## EXERCISE PROMPT
When you reach the line containing "2: (617, 570, 0.17)" in the data below, begin returning lines exactly as written, and stop once the line containing "15: (586, 566, 0.17)" has been returned.

## THE RECORDS
□ □ □ □ □

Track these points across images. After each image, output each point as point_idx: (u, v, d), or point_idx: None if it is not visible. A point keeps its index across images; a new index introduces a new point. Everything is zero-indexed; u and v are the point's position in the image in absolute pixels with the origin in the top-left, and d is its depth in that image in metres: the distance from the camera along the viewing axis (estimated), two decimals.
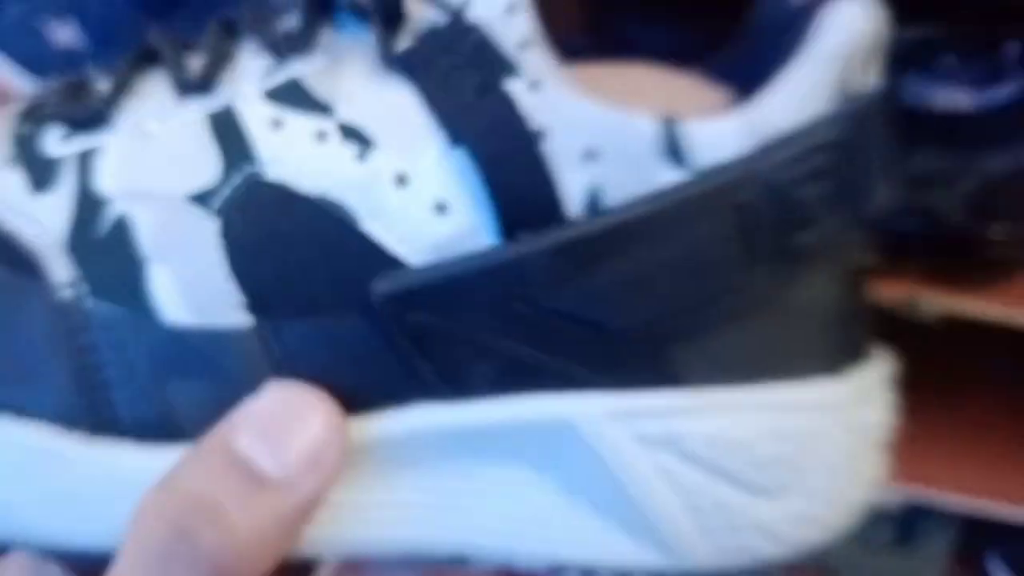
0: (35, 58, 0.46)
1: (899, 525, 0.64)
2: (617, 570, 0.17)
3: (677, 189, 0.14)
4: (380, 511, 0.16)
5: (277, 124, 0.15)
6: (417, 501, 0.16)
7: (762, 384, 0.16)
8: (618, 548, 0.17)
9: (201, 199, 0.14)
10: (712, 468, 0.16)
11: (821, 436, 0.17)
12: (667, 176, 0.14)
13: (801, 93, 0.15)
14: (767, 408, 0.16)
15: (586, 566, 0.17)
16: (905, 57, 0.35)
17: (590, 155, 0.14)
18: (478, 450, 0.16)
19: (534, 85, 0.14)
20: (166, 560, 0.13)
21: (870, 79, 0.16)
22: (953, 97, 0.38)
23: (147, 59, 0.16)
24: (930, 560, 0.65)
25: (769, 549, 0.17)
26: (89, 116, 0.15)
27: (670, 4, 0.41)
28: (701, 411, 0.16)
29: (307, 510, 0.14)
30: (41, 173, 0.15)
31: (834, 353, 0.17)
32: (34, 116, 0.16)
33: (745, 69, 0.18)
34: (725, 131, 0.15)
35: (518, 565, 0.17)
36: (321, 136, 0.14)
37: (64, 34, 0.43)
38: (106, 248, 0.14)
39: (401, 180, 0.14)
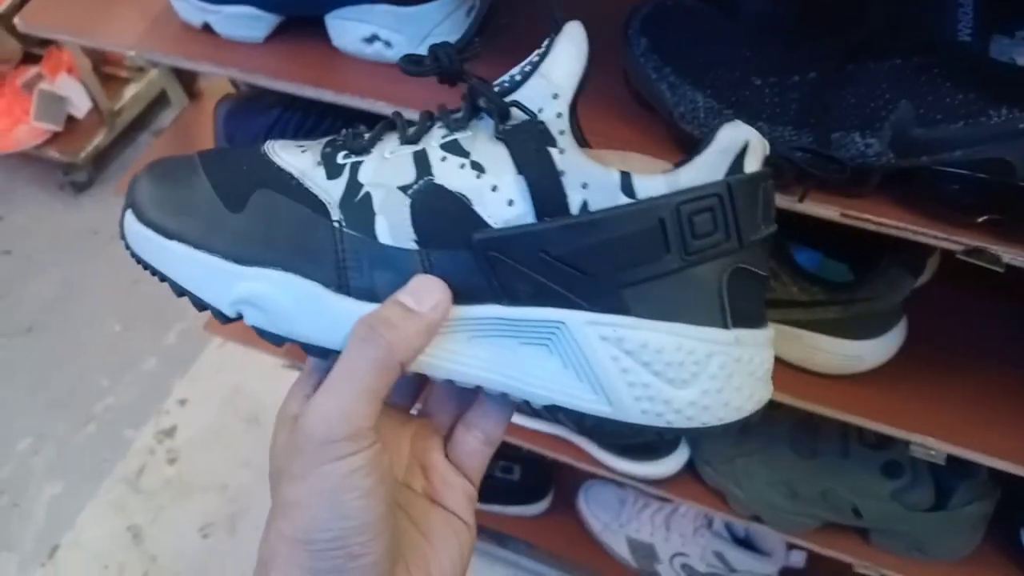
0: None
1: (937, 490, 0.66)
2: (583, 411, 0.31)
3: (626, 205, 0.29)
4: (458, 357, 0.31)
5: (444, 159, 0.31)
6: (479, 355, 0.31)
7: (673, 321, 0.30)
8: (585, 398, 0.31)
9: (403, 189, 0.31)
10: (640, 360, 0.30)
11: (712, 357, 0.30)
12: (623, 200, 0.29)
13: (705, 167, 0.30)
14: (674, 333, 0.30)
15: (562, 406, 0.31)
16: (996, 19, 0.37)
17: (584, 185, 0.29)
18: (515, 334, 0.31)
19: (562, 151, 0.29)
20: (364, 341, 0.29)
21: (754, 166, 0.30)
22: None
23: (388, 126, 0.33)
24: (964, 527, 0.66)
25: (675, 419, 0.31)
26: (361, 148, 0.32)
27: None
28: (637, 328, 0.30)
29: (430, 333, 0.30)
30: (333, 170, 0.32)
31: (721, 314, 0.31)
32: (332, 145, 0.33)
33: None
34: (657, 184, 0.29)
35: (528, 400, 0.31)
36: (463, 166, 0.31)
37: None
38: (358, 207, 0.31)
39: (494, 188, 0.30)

□ □ □ □ □

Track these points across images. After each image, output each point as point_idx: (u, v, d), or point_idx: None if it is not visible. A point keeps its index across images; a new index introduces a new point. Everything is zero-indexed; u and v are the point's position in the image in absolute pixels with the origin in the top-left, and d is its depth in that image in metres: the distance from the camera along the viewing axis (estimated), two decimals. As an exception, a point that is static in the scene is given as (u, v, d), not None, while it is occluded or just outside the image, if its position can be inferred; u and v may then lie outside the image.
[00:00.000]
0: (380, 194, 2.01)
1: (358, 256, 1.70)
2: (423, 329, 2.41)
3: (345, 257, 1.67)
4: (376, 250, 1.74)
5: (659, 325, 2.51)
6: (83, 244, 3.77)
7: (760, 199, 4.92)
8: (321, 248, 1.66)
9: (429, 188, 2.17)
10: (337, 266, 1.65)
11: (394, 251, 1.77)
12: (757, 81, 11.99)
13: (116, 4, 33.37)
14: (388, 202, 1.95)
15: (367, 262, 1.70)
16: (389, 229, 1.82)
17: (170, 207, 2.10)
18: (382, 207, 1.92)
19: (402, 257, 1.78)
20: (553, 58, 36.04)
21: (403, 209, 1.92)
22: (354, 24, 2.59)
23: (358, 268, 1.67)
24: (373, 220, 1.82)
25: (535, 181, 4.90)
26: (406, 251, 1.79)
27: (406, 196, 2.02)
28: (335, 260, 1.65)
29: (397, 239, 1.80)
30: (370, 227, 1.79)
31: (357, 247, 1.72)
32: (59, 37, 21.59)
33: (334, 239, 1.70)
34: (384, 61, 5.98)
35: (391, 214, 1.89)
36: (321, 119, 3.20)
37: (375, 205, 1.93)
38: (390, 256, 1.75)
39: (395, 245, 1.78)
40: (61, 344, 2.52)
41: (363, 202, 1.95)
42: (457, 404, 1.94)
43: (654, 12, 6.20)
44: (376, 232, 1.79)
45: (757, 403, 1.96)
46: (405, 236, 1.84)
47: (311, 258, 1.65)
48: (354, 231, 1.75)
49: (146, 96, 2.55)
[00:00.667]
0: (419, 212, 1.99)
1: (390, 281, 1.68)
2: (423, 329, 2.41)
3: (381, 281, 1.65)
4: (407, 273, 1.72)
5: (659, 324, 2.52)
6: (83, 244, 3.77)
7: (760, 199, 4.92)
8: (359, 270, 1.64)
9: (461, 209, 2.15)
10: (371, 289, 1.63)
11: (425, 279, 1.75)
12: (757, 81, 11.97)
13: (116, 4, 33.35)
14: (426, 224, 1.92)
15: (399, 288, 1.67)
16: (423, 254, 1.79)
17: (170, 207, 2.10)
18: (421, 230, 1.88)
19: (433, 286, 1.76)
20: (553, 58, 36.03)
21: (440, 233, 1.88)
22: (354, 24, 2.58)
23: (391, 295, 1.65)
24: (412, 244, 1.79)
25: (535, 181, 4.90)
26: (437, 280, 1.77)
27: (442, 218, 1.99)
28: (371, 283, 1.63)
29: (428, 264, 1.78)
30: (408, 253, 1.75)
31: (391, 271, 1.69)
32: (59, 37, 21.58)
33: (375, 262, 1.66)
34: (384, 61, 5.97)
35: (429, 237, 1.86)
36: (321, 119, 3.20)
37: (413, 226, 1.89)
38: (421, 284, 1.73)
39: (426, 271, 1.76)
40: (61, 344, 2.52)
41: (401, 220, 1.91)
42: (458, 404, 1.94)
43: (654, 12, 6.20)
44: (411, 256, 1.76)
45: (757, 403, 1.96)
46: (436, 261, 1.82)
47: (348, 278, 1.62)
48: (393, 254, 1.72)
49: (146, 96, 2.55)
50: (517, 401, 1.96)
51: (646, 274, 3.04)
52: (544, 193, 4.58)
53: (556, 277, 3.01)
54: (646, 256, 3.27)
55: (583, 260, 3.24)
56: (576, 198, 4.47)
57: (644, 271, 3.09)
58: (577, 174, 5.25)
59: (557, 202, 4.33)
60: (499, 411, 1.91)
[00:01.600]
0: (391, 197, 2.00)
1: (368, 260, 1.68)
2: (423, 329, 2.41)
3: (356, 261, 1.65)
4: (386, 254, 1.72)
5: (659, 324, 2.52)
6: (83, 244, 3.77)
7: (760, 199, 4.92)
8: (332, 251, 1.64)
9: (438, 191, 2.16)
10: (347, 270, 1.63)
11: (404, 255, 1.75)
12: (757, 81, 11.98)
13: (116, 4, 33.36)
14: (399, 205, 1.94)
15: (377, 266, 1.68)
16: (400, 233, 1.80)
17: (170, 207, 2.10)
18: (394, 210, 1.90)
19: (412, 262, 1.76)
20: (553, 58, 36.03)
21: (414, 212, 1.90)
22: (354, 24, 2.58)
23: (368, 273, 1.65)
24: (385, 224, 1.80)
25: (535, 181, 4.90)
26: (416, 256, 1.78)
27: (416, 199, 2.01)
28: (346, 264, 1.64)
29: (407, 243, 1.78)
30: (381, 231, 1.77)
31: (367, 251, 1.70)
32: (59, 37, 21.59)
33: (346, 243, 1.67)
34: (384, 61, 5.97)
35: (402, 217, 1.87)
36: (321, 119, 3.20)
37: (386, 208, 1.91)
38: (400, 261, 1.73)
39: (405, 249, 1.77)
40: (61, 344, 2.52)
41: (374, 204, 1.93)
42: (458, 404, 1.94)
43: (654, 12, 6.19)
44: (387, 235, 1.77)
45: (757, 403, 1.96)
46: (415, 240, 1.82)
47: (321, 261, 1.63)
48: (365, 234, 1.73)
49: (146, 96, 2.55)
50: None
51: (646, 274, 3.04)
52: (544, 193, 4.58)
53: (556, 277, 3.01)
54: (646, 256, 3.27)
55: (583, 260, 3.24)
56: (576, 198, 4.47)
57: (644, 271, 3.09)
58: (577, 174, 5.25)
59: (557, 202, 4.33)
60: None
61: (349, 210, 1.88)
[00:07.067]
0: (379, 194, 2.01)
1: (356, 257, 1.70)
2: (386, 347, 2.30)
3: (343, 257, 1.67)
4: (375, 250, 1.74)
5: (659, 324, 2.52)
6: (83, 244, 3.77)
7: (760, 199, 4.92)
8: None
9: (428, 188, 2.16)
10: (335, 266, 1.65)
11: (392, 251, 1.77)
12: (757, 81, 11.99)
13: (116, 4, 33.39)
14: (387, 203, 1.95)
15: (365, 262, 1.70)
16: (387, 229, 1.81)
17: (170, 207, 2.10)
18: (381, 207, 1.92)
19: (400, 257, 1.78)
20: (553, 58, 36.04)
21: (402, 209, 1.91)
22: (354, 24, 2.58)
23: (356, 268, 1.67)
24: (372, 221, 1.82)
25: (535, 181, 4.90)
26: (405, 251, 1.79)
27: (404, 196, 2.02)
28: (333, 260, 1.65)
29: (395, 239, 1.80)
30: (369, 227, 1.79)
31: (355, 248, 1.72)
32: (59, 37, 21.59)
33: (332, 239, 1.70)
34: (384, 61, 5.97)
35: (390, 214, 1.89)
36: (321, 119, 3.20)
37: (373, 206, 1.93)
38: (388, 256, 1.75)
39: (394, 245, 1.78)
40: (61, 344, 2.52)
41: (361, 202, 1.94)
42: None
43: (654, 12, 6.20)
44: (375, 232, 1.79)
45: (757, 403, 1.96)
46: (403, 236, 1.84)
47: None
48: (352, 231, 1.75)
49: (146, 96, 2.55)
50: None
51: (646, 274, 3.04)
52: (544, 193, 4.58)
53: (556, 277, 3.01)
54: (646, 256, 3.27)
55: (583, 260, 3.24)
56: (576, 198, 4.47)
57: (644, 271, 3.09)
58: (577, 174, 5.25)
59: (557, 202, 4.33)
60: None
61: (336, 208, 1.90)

□ □ □ □ □

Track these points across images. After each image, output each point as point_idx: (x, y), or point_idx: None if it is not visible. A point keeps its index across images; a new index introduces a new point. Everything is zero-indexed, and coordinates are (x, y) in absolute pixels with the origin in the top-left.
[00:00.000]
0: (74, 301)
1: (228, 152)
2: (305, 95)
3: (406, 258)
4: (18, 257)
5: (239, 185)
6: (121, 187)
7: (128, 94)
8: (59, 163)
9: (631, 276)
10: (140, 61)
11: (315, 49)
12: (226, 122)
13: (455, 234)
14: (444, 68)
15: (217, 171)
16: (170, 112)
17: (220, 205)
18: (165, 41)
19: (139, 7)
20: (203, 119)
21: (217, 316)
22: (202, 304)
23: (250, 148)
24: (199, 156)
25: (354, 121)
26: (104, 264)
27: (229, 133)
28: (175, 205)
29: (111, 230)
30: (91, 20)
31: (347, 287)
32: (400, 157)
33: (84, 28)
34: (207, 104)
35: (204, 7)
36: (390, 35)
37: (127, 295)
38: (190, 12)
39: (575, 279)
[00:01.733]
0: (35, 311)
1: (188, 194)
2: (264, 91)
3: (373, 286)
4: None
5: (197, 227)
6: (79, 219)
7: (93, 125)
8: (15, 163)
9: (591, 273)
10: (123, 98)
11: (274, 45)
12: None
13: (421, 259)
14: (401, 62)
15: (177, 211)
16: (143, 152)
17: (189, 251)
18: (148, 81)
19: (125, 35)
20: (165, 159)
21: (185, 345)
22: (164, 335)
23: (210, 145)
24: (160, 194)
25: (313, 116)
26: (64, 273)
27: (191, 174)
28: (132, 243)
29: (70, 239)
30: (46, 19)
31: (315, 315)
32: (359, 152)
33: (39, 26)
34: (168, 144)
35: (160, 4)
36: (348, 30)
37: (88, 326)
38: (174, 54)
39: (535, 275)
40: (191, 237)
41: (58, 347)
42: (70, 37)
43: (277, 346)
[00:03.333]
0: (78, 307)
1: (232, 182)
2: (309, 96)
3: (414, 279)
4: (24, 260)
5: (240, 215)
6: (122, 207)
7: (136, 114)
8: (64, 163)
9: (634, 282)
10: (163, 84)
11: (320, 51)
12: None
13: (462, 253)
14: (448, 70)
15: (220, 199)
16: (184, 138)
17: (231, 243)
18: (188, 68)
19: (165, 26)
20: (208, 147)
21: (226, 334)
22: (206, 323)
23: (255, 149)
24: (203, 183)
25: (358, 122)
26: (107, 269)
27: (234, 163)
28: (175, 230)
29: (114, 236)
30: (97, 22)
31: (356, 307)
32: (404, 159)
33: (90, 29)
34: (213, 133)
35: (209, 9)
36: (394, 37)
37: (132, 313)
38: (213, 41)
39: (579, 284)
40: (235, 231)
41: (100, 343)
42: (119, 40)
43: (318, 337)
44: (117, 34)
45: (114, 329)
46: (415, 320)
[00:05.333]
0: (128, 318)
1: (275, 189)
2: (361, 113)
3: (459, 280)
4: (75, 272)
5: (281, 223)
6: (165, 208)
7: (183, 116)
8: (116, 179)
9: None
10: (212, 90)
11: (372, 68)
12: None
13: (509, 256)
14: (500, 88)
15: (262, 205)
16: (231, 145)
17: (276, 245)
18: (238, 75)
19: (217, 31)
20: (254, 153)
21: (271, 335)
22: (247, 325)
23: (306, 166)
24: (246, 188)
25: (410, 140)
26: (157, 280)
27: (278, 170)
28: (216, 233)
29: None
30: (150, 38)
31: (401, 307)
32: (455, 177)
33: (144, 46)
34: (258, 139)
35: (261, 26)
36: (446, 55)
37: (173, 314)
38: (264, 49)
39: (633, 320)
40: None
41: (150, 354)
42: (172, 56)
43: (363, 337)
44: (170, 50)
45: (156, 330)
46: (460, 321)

□ □ □ □ □

## WRITTEN SOLUTION
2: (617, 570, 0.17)
3: (677, 189, 0.14)
4: (380, 511, 0.16)
5: (277, 124, 0.15)
6: (417, 501, 0.16)
7: (762, 384, 0.16)
8: (618, 548, 0.17)
9: (201, 199, 0.14)
10: (712, 468, 0.16)
11: (821, 436, 0.17)
12: (667, 176, 0.14)
13: (801, 93, 0.15)
14: (767, 408, 0.16)
15: (586, 566, 0.17)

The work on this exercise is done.